Vorbei an einer Teetassenbahn geht es zu einigen hässlichen Betonbauten, die noch aus dem Jahr 1992 stammen. Im Kellergeschoss eines der Gebäude befindet sich der Piraten Darkride Capitán Balas. Hierbei handelt es sich um eine interaktive Anlage von Mack, die man in ähnlicher Form auch im Avonturenpark Hellendoorn findet. Die Szenen selbst sind schön und detailliert, darüber hinaus kann man im richtigen Moment seine Insassen nass machen, im falschen Moment leider nur sich selber.

Rapidos del Orinoco

Wieder heraus aus diesem Betonkomplex, wo sich zusätzlich noch zwei Kinos befinden, geht es nun in einen Bereich wo die Vegetation scheinbar überhand genommen hat. Hier findet man mit den Rapidos del Orinoco die letzte Großattraktion des Parks und eine der schönsten Raftinganlagen Europas. Das Schönheit nicht unbedingt nass bedeutet wird einen in Europa leider zu oft bestätigt, hier ist es trotz Wasserfällen die immerhin etwas ins Boot ragen, auch der Fall.

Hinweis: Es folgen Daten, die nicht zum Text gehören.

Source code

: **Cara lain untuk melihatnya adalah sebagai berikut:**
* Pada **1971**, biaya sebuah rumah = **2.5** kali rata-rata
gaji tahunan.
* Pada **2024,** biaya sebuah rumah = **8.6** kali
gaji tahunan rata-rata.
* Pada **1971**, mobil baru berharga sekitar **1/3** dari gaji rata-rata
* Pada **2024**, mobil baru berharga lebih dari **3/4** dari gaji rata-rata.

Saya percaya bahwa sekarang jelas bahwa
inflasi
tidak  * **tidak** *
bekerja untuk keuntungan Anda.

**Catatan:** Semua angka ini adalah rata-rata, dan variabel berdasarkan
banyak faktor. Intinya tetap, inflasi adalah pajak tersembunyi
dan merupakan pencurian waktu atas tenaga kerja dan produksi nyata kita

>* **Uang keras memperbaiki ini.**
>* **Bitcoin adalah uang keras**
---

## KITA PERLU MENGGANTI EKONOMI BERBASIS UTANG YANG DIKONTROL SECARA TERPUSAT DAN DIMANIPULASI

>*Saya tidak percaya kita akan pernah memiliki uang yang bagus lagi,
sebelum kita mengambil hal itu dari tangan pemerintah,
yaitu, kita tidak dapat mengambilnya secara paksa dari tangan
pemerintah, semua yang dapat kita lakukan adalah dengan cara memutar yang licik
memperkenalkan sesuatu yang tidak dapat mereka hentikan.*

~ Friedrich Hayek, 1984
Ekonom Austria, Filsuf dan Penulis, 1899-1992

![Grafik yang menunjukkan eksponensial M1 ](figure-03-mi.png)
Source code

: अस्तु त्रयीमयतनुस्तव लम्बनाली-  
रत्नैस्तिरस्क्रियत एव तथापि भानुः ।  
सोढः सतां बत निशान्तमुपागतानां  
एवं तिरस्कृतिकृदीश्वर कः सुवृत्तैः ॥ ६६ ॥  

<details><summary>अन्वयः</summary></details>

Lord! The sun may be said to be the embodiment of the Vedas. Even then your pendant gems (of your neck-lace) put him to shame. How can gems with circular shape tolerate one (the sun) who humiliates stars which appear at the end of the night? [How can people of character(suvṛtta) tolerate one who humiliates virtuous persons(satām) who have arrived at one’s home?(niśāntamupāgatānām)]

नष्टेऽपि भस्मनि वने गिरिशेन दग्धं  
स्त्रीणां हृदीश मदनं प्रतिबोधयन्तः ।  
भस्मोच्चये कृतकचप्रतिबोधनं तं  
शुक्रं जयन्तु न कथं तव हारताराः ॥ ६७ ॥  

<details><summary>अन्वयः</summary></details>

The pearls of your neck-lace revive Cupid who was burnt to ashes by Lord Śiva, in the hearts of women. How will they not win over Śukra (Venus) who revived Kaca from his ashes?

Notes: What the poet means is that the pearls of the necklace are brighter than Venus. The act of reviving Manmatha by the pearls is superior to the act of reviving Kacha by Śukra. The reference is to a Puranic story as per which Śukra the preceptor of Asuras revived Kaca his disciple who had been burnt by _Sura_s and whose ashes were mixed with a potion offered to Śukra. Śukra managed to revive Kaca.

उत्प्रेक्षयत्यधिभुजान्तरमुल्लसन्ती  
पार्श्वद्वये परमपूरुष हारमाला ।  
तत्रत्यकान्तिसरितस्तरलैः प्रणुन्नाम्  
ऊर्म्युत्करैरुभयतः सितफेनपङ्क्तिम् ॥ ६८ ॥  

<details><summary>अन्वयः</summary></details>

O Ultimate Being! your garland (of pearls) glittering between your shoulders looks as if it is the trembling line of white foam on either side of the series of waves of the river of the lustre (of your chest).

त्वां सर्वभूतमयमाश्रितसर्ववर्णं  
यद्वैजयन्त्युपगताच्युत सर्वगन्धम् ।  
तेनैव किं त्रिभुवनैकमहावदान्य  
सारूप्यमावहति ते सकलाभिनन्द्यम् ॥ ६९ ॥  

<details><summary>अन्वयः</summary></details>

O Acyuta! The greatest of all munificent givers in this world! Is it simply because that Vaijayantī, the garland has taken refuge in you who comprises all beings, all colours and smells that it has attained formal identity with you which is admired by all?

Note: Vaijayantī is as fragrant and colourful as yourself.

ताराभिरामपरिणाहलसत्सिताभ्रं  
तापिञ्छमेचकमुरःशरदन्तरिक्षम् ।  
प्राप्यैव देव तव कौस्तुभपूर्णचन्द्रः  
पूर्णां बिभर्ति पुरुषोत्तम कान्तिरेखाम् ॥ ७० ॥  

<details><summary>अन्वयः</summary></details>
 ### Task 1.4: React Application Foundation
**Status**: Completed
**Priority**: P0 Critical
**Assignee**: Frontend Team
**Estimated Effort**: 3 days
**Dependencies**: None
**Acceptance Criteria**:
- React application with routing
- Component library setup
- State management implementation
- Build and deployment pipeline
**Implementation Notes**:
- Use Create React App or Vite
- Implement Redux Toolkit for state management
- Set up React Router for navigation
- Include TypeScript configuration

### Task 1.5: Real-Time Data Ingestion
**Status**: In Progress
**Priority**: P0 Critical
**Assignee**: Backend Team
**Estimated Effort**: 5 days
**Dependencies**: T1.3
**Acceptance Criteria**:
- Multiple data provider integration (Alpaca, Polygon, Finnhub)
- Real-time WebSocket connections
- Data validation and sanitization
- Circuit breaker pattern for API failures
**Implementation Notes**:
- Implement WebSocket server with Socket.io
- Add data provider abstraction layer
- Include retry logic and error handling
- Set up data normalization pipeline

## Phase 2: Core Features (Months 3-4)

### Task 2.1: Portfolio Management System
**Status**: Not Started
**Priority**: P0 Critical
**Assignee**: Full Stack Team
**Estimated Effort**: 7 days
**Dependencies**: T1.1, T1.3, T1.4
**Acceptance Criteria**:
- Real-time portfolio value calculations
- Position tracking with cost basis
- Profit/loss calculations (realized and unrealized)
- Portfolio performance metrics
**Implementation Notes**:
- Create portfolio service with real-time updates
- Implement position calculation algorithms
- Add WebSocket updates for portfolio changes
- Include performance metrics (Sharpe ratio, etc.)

Wirklich erwähnenswert ist hier die Kurve um den Wellenflieger herum.

El Desafío und Ciklón

Neben einen Kinderland, einem Karussell und dem Power Tower El Desafío von Maurer Söhne – welcher zu unterschiedlichen Zeiten unterschiedliche Programme laufen hat, jedoch selbst im Anscheinend intensivsten weniger kann als der Prototyp im Hansa-Park –, sowie der schönen Giant Disk’o Ciklón aus dem Hause Zamperla gibt es hier im Grunde nichts mehr. Aus dem einzigen, mehr oder weniger, traditionellen Darkride des Parks wurde zwischenzeitlich ein Maze das 5€ Eintritt kostet und wohl dem Aufpreis absolut nicht wert ist, auch wenn man mit Glück am Parkeingang einen Gutschein in die Hand gedrückt bekommt, ersetzt.

Bilder Isla Mágica

Fazit Isla Mágica

Für die Theming- und Showfetischisten ist Isla Mágica sicherlich ein wirklicher guter und gelungener Park. Für alle anderen, normalen, Parkgäste ist das Angebot des Parks einfach zu niedrig und der Preis im Vergleich zu den anderen spanischen Parks einfach zu hoch gegriffen und das obwohl man bis 25 nicht mal den vollen Eintrittspreis zu zahlen hat. Auf der Rangliste der schlechtesten Freizeitparks hat er bei mir den Jaderpark von seinem Thron gestoßen, denn freiwillig möchte ich hier nicht nochmal hin.